Stored data entries
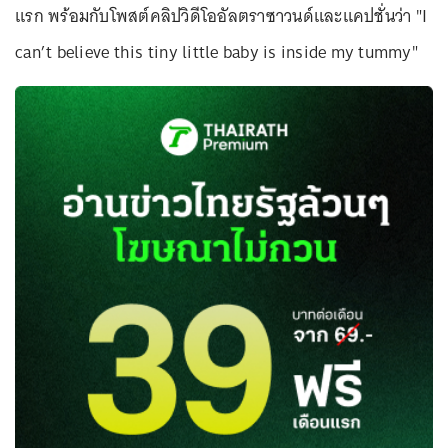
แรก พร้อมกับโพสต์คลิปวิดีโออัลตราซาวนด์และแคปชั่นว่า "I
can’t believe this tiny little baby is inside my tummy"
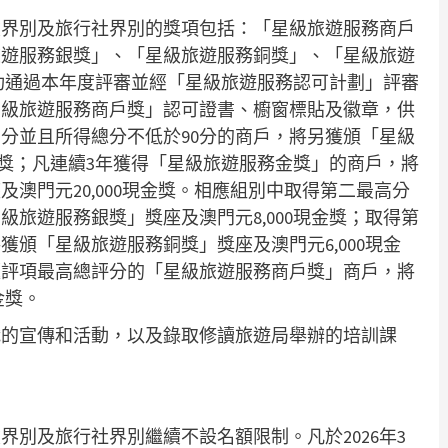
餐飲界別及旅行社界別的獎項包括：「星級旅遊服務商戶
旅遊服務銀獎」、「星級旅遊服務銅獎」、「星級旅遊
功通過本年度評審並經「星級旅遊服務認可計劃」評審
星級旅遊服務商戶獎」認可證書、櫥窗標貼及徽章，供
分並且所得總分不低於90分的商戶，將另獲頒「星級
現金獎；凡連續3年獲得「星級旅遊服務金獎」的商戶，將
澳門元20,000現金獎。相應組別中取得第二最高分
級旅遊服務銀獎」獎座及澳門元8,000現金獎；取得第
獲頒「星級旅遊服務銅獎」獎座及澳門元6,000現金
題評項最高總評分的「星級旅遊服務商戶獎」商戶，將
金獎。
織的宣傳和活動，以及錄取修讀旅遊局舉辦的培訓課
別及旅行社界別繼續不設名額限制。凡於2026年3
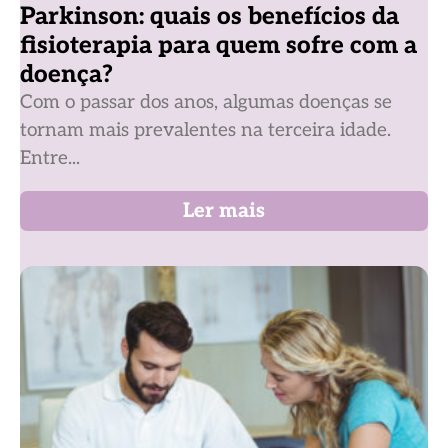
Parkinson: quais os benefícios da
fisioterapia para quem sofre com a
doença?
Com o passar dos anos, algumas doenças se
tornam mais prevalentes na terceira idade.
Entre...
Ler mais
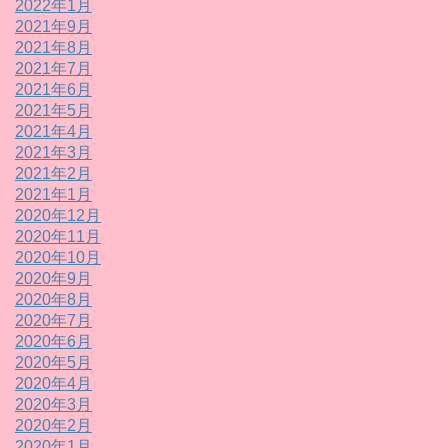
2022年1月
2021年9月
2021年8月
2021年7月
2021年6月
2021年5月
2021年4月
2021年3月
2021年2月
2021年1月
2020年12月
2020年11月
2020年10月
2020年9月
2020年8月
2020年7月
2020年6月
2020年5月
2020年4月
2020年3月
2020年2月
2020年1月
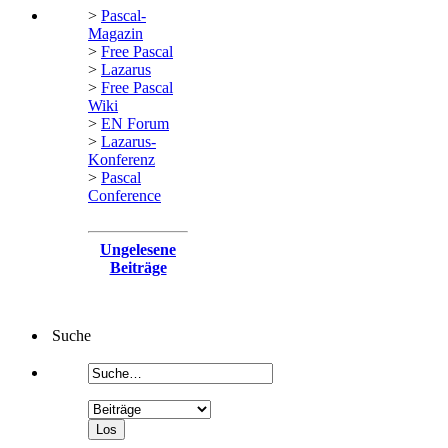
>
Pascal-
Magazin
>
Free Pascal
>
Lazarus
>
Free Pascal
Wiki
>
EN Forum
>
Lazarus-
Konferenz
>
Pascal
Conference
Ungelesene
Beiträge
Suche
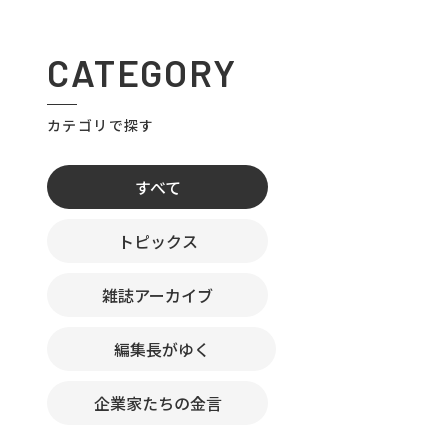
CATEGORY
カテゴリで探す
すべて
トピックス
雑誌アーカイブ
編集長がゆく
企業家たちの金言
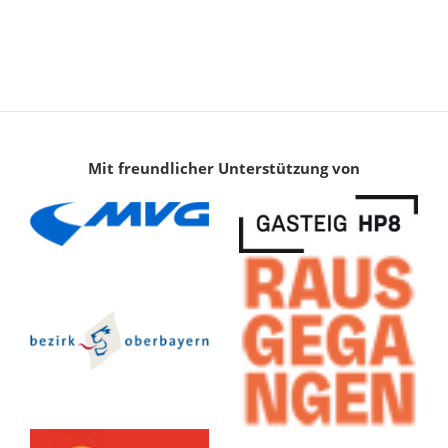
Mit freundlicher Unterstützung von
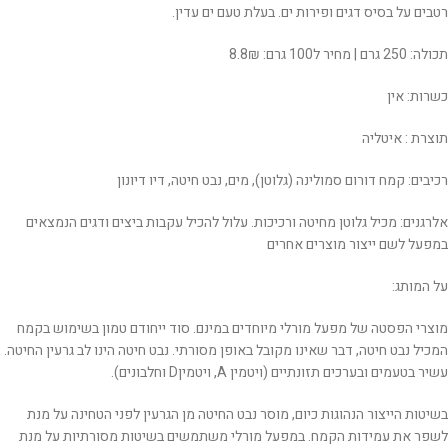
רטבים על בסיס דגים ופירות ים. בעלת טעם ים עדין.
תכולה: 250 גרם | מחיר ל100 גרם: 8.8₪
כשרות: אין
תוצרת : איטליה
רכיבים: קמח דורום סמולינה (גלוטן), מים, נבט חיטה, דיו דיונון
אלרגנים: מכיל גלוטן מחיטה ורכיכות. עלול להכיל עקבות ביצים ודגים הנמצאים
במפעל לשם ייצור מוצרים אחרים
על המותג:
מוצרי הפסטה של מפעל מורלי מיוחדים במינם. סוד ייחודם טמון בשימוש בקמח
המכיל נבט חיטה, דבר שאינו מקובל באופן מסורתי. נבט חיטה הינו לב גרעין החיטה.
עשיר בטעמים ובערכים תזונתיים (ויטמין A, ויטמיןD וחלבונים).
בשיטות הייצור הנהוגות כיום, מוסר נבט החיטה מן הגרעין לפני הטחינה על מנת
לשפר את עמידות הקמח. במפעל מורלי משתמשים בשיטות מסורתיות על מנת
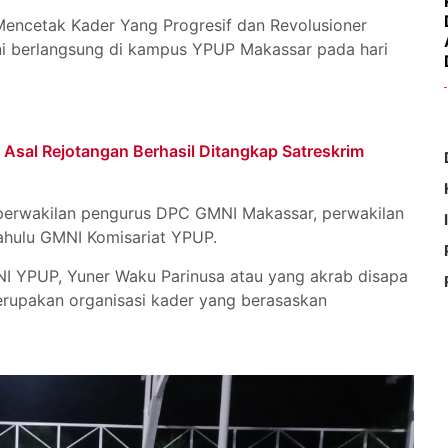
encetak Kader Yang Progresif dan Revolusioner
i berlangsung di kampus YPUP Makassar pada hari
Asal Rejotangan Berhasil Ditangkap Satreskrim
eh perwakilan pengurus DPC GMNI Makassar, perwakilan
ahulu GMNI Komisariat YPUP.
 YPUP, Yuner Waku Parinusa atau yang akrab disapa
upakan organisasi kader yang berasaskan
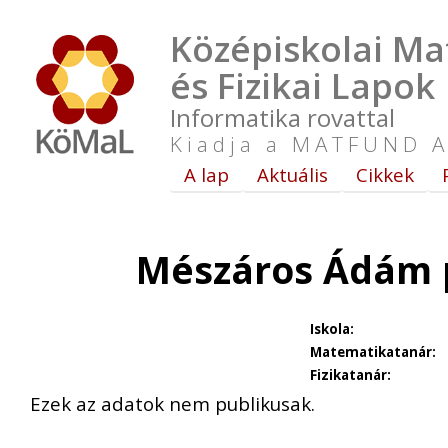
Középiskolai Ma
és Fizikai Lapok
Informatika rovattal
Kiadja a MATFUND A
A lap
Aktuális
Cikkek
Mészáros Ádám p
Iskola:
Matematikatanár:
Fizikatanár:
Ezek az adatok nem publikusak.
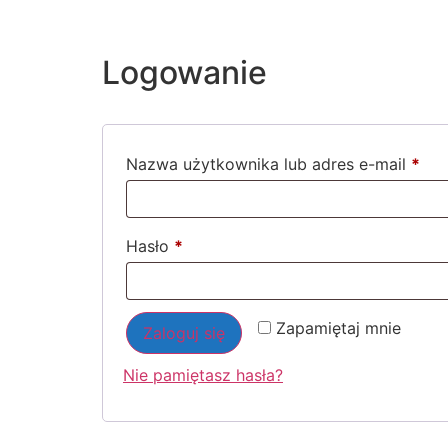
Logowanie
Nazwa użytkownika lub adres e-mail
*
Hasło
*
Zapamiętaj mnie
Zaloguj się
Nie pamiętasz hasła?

--

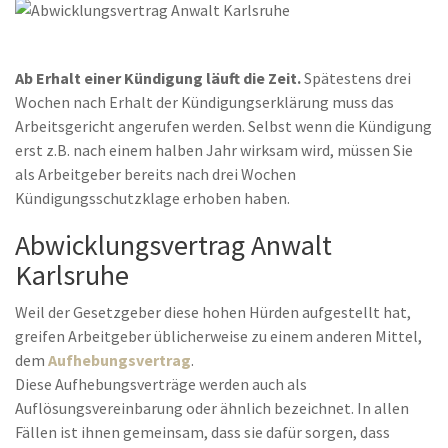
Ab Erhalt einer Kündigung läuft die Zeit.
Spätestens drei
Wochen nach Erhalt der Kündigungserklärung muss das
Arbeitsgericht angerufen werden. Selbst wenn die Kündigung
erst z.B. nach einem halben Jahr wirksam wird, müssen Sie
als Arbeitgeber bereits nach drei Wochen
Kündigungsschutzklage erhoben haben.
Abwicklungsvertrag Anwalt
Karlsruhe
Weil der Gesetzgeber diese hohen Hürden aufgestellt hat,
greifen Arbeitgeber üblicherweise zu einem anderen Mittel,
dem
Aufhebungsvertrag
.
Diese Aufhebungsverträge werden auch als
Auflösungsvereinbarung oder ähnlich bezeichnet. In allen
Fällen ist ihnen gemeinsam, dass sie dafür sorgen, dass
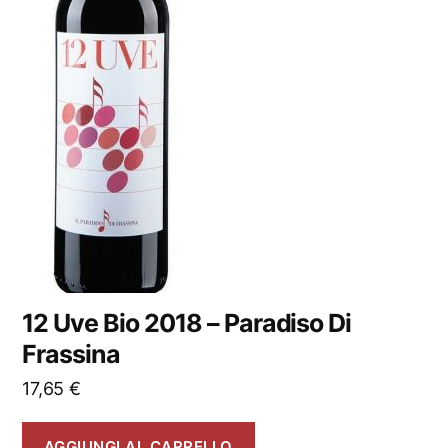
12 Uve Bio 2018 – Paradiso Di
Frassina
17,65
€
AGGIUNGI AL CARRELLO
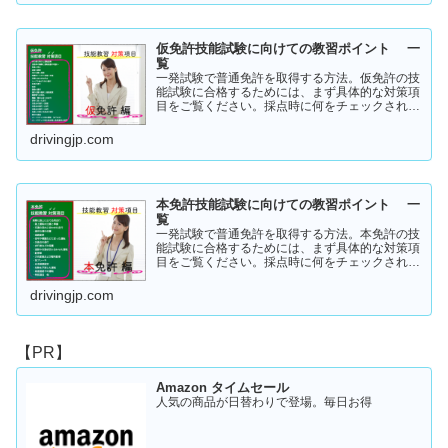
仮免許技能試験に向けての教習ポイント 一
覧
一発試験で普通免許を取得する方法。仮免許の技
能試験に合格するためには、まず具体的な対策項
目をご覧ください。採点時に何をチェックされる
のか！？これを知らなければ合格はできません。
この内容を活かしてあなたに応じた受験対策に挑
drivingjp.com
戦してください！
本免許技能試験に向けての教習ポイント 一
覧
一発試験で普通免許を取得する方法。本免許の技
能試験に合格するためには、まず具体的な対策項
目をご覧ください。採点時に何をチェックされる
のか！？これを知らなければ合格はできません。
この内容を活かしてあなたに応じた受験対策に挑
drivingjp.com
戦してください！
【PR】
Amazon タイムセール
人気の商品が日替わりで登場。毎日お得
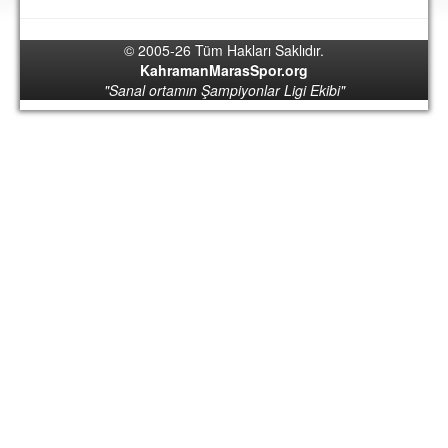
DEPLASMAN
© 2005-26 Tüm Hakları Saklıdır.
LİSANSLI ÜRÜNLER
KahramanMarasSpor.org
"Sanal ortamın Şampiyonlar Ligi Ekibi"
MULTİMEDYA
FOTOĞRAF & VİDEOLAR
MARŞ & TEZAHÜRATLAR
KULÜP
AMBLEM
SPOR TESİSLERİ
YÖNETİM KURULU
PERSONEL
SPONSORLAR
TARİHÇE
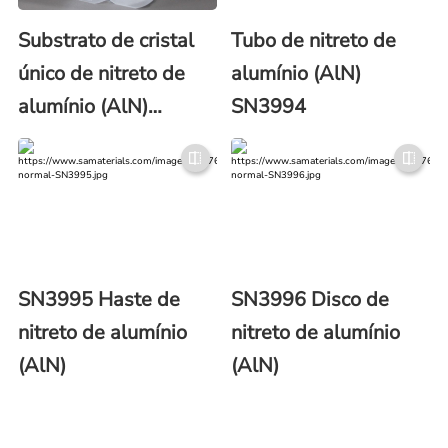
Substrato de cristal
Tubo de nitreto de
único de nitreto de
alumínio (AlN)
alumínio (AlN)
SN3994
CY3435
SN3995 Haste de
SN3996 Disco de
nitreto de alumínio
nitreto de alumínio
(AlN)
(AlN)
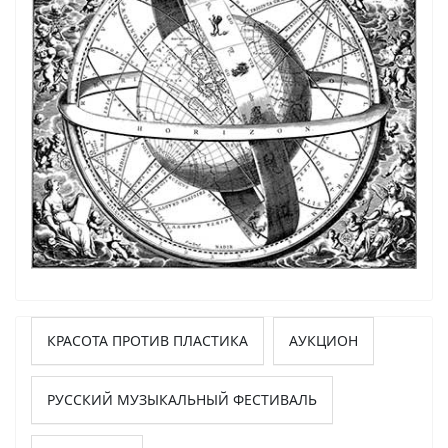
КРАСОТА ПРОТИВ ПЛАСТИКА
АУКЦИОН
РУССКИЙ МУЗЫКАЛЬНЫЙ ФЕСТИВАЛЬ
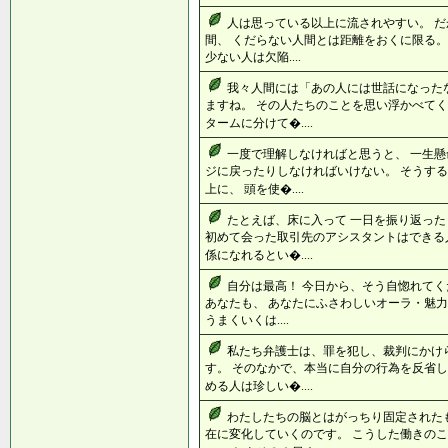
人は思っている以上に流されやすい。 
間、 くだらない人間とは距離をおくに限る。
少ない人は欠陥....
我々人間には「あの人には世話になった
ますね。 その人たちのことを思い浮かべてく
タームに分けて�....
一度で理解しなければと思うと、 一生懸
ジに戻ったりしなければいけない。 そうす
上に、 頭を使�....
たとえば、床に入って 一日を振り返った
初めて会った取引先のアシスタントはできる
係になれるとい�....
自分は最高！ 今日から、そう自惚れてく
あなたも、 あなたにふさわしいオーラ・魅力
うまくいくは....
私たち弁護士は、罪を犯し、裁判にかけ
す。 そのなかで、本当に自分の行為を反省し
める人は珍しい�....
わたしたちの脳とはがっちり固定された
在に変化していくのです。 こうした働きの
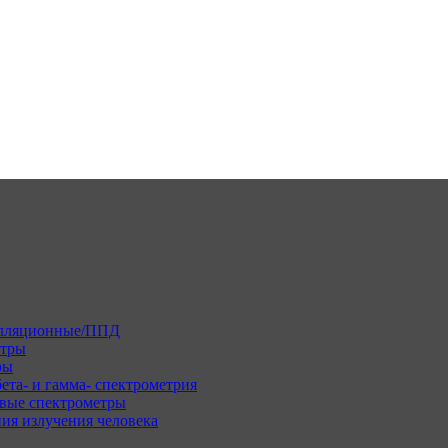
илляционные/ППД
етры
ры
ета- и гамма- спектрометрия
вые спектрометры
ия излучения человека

• Problem to solve: Copy out each line of the entries where the word "GMNI" is found.

• Task result:
eh perwakilan pengurus DPC GMNI Makassar, perwakilan
ahulu GMNI Komisariat YPUP.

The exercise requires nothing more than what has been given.